I am a member of a very unusual book club. Our club members include four published authors including me, plus several Stanford, Harvard, and Berkeley graduates, engineers, scientists, and entrepreneurs. We meet monthly and often chose a difficult book to analyze and examine in depth. We discuss the story, the style, the voice, the historical period, the philosophy, and the author’s life. This month we are reading “A Portrait of the Artist as a Young Man” by James Joyce. This book is written in the Stream of Consciousness style and is quite a challenge to read and appreciate.
That’s the point – the challenge is what makes us better writers, engineers, and scientists. When we stretch our ability in different ways, consider different styles, and points of view, we learn and improve the way we write and solve problems.
As a supply chain professional, this is an excellent lesson for me and for all of us to learn.
Stretching for new ideas
It’s easy to do the same thing or make small iterations of the same thing, in supply chain operations. That’s “small ball.” We might improve a process, add new metrics, or try a different supplier. But these are small, safe gestures that produce small results. To truly make progress in our chosen field, we need to stretch our ability to discover big ideas and challenge the status quo.
Supply chain people often get bogged down in the day-to-day operations of keeping freight moving, keeping pipelines full, and keeping key performance measurements (KPIs) within the boundaries. In today’s global supply chain environment, these things are not enough. We need to learn to be nimbler and more creative and to consider different points of view, and different approaches.

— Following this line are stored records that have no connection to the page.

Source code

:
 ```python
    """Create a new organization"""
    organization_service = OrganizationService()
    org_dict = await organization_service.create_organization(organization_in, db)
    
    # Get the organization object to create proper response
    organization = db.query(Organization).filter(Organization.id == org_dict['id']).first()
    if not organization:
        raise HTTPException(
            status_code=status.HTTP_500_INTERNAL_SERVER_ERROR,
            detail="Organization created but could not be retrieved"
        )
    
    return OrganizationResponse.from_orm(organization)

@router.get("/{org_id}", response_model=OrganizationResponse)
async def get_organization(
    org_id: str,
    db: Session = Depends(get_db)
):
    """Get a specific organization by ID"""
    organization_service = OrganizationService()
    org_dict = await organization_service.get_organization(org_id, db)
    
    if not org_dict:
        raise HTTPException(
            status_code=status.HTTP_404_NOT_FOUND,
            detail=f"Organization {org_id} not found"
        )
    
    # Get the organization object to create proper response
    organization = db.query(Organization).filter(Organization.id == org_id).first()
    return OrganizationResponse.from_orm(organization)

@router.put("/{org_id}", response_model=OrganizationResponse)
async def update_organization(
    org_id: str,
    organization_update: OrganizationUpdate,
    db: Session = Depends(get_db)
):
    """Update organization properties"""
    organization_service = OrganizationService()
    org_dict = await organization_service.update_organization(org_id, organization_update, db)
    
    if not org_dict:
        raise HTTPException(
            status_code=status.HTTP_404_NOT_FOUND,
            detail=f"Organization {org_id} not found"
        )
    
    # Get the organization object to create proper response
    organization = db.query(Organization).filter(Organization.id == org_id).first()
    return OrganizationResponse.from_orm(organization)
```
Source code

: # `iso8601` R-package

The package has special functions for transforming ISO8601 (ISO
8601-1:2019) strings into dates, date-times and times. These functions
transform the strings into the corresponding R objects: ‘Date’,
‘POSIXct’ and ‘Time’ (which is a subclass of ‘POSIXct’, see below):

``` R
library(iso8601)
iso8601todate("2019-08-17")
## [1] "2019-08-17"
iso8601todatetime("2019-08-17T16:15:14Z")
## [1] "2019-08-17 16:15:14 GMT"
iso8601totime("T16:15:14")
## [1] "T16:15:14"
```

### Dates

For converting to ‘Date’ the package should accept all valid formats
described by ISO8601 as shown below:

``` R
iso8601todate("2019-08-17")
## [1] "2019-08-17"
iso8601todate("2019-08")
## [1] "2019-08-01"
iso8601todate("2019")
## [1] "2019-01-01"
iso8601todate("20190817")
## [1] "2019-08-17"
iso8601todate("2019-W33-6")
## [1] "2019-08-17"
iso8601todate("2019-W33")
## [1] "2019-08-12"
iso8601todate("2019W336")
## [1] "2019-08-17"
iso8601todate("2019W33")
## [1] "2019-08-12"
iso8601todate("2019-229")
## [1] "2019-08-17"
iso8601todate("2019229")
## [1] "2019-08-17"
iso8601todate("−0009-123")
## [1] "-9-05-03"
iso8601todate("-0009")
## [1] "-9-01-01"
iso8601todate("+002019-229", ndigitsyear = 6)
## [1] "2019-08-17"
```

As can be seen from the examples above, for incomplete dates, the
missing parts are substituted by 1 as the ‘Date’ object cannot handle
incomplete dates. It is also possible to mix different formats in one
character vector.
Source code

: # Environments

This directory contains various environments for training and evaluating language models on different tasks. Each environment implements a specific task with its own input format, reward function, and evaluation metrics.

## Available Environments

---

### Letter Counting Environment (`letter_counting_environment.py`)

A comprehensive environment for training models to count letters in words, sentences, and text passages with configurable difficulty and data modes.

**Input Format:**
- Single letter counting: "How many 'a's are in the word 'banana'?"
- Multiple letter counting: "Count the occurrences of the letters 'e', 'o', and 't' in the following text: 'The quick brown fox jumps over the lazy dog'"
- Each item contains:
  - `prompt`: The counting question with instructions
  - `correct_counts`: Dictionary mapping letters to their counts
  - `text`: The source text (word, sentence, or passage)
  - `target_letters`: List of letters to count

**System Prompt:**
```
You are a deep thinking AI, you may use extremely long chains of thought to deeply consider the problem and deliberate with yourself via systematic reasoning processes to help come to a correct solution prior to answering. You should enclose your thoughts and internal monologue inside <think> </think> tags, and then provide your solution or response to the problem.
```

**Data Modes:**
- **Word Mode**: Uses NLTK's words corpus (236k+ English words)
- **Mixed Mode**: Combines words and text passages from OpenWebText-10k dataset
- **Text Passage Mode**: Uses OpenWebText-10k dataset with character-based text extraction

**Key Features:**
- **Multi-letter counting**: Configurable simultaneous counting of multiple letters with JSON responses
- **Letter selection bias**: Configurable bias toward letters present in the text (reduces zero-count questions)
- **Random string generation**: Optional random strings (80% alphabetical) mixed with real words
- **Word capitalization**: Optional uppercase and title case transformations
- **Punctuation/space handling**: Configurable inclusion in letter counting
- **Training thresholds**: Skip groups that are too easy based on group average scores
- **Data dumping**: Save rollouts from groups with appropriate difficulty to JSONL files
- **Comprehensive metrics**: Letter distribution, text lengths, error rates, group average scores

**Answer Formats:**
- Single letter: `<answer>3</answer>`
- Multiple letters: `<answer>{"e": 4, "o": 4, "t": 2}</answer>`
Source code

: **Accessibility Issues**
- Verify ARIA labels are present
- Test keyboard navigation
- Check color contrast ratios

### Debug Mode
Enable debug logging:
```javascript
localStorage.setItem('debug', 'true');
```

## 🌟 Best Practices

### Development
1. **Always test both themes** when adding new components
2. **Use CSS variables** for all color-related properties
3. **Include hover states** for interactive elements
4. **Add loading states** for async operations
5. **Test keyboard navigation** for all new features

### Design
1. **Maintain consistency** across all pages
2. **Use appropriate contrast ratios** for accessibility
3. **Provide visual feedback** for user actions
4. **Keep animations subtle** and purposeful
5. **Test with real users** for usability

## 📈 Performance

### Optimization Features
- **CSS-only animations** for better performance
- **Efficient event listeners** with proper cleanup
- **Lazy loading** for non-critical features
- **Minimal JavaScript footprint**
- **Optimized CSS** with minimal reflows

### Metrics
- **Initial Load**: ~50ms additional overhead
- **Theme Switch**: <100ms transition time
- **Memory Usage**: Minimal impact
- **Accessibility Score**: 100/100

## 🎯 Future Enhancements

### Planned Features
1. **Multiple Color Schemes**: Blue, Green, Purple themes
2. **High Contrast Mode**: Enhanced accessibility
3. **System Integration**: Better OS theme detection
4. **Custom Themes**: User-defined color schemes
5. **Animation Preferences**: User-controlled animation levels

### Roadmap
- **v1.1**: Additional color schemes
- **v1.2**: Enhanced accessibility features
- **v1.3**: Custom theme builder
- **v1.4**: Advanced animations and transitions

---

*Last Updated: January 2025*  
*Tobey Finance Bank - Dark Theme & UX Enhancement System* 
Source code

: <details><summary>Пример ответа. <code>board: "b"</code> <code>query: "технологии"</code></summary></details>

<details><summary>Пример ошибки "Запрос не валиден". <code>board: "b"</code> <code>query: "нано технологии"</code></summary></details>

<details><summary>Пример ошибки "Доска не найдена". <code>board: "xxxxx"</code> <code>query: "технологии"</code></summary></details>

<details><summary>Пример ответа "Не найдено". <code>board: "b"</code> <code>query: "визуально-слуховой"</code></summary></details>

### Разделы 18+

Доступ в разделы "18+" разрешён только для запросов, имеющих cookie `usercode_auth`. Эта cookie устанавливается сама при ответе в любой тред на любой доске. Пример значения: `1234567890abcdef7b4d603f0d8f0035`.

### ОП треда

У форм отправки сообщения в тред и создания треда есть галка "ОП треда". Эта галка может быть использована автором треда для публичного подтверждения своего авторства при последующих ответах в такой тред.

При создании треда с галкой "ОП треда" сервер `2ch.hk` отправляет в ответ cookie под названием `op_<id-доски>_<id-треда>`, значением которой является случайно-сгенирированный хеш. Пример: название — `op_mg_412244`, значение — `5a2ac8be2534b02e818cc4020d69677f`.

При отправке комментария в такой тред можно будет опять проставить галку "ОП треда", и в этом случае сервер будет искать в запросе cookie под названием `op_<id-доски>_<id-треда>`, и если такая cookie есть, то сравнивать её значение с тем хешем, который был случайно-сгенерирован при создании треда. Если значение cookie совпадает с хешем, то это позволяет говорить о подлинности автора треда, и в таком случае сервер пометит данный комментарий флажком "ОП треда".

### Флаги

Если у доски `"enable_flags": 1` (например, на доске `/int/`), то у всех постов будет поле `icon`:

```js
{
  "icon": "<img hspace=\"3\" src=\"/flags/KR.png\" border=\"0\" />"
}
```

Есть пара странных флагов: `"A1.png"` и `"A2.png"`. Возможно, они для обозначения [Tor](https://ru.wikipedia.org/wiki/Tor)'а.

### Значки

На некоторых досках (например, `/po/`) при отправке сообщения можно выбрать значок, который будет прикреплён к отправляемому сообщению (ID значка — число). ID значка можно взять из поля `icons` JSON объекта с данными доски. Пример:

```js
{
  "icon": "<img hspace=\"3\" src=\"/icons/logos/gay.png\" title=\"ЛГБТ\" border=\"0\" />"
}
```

During the pandemic in the U.S., we experienced the typical cycle of denial, dealing with the unknown, using our traditional techniques and processes, then creating new and different responses. The most creative and forward-thinking companies started early to consider their alternatives and create outside-the-box solutions. A tractor manufacturer in the mid-west, set up a war-room as early as the end of January 2020 to prepare responses to the supply chain that was beginning to choke off parts coming from China. By February, this company considered chartering planes to bring in parts from global suppliers, the 3D printing of parts, reengineering their products to work around new shortages, and scouring the U.S. for alternative suppliers at any price. They were thinking outside the box – stretching for creative ideas and ways to respond to shortages.
Think differently
Innovative new ideas come from thinking differently. Consider Malcolm McLean’s invention of the ocean container in the 1950s, Steve Job’s first Apple computers in the 1970s, and Michael Dell’s make-to-order computers in the 1980s. These breakthrough thinkers introduced radical new ideas, not just incremental change.
The US has been the innovator of most breakthrough technologies and processes developed since World War II. With our constant emphasis on generating products that are newer, better, and faster, these innovations have set America apart from other nations. Yet innovation is not just for the super creative types like McLean, Jobs, and Dell, or the most advanced American engineers. Everyone can contribute to innovation in products and supply chains. Your mindset must be set to analyze, reengineer, and take big leaps when solving supply chain issues.
As my colleague, Kimberly Wiefling says, “things that you think are impossible are merely difficult.” You just have to work hard at thinking creatively and be brave about taking big leaps and big risks. There is no room for “small ball” in global supply chains.